No one needs to convince establishment economists, politicians and pundits that the absence of globalization and growth spells trouble. They’ve pushed globalization as the Viagra of economic growth for years. But globalization has never been popular with everyone. Capitalism’s critics recognize that it generates tremendous wealth and power for a tiny fraction of the Earth’s seven billion people, makes room for some in the middle class, but keeps most of humanity destitute and desperate, while trashing the planet and jeopardizing human survival for generations to come.
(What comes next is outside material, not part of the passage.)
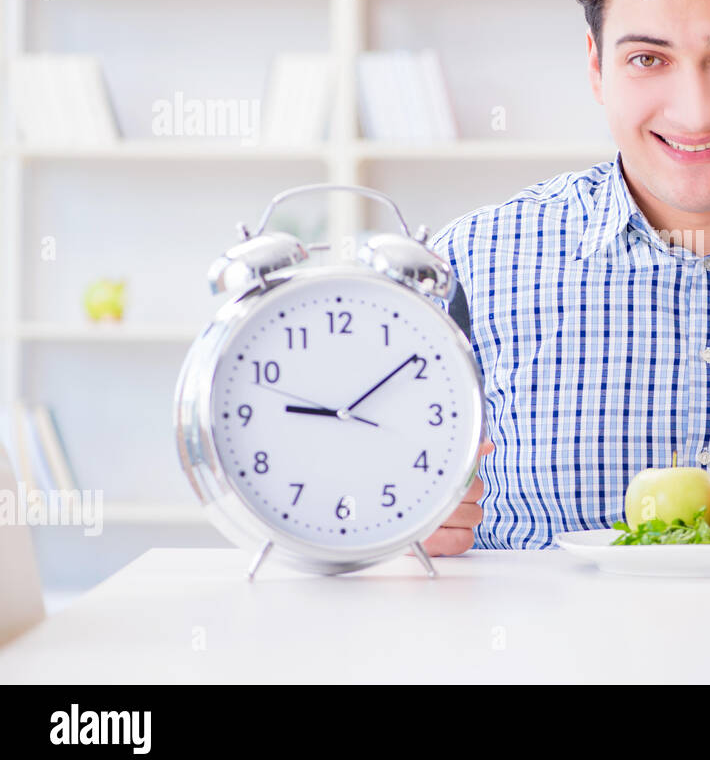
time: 9:09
On the Left, a loose alliance of ecology and labor activists, small farmers, indigenous peoples and human rights advocates has disrupted international economic summits for many years. They say malignant capitalism demolishes habitats and poisons ecosystems, wreaks havoc with the climate, destroys indigenous cultures, pushes farmers off their land and into slums and erodes wages by pitting desperate workers around the globe against one another. At annual World Social Forums, these social movements voice their opposition to globalization and growth and unite around the belief that “Another World Is Possible!” They work toward the day when neoliberal globalization is replaced by a more democratic, equitable, Earth-friendly society.

Since globalization is so damaging, most activists assume that any future without it is bound to be an improvement. But now, it appears that this assumption may be wrong. In fact, for all of its depredations, future generations may someday look back on capitalism’s growth phase as the halcyon days of industrial civilization, a naïve time before anyone realized that the worst was yet to come.